● **Extrait du document**:
☆ ☆ ☆ ☆ ☆
Jean Jaurès était donc un espace public à géométrie variable, animé et vivant au rythme de ses fonctions attribuées au fil du temps par ses usagers mêmes, bien plus que par la municipalité, qui avait concédé certaines dérogations, ou une attitude condescendante aux uns et aux autres, vu l’état déplorable du lieu. Le plus remarquable est bien que dans ce joyeux espace chaotique, où plus aucune signalisation impose ses règles, ce sont les usagers qui suivent d’eux-mêmes, intuitivement et avec civisme les règles de conduite appropriée pour se partager l’espace cordialement : un espace « anarchique », donc, ou une urbanité de convenance, en soulignant que l’urbanité est dans les conduites et non dans les choses, la Plaine le prouve... pleinement.

Les fonctions se côtoient dans un bénéfique chaos urbain qui donnait sens à l'urbanité du quartier.

C’est en 2015 que des fuites rapportent au public, les premières démarches municipales pour un grand projet de requalification de la place Jaurès. Les associations et collectifs d’habitants ou d’usagers s’alarment ; non sans raisons, car l’obligatoire concertation des habitants – inscrite dans le Développement Durable – s’est effectuée en catimini, réduite à quelques séances et à un cahier de doléances citoyennes bien fourni mais parfaitement ignoré par les personnes en charge du projet, en l’occurrence de la Soleam (Société locale d’équipement et d’aménagement de l’aire marseillaise), ayant désigné après concours l’agence de paysagistes APS implantée à Valence (et des experts spécialisés dans la « prévention de la malveillance », pour faire face à l'éventualité d'une attaque terroristeofficiant à la Direction départementale de la sécurité publique). C’est bien pendant cette phase concertation et de médiation jugée inconsistante et dérisoire, et face à l’intransigeance de la Soleam (et des invariants programmes), que s’est développée la grogne citoyenne, dont les exigences, d’ailleurs, ne sont pas outre mesure, démesurées ou insensées, bien au contraire. Dès 2015, lors de la phase de pseudo-consultation, les habitants du quartier et usagers de la place les plus actifs et critiques, regroupés au sein de l’ « Assemblée de La Plaine » organisaient la résistance, et dans un communiqué le collectif regrettait :

« Nous dénonçons le fait que la mairie de Marseille et les mairies de secteur fassent des plans de réaménagement dans un total manque d'informations, de transparence et surtout aucune prise en compte des habitants, habitués et commerçants. » Et il est certain que si cette phase pré-projet, de programmation notamment, avait été effectivement bien conduite auprès des habitants et des associations, médiation comprise entre compromis et consensus, la situation aurait été aujourd’hui toute différente, mieux maîtrisée, plus sereine et moins conflictuelle.
☆ ☆ ☆ ☆ ☆
● **Données présentées**:
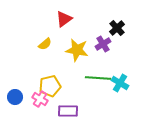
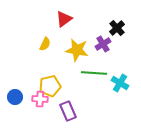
yellow semicircle: rotated 24 degrees counterclockwise
green line: moved 4 px left, 5 px up
pink cross: rotated 28 degrees counterclockwise
purple rectangle: rotated 66 degrees clockwise
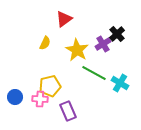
black cross: moved 6 px down
yellow semicircle: moved 1 px up
yellow star: rotated 20 degrees clockwise
green line: rotated 25 degrees clockwise
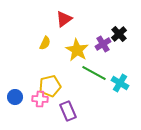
black cross: moved 2 px right
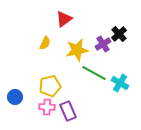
yellow star: rotated 30 degrees clockwise
pink cross: moved 7 px right, 8 px down
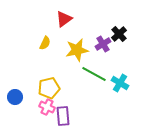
green line: moved 1 px down
yellow pentagon: moved 1 px left, 2 px down
pink cross: rotated 21 degrees clockwise
purple rectangle: moved 5 px left, 5 px down; rotated 18 degrees clockwise
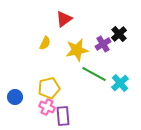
cyan cross: rotated 18 degrees clockwise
☆ ☆ ☆ ☆ ☆
● **Travail demandé**:
1. Résumez en quelques phrases le paragraphe de l'extrait du document commençant par « Jean Jaurès était donc », en conservant ses idées principales.
2. Répondez brièvement aux questions suivantes à partir de l'extrait du document :
(a) Selon l'extrait, où se trouve l'urbanité ?
(b) Dans quelle ville l'agence de paysagistes APS est-elle implantée ?
(c) D'après le communiqué du collectif, de qui la mairie ne tient-elle aucun compte ?

● **Réponses apportées**:
1. Jean Jaurès était un espace public à géométrie variable. Ses fonctions ont été attribuées au fil du temps par ses usagers bien plus que par la municipalité, qui s'était montrée conciliante vu l'état déplorable du lieu. Dans cet espace chaotique dépourvu de signalisation, les usagers suivent d'eux-mêmes, avec civisme, des règles de conduite pour se partager cordialement l'espace. L'urbanité réside donc dans les conduites et non dans les choses, ce que la Plaine prouve pleinement.

2.
(a) Dans les conduites, et non dans les choses.
(b) À Valence.
(c) Des habitants, des habitués et des commerçants.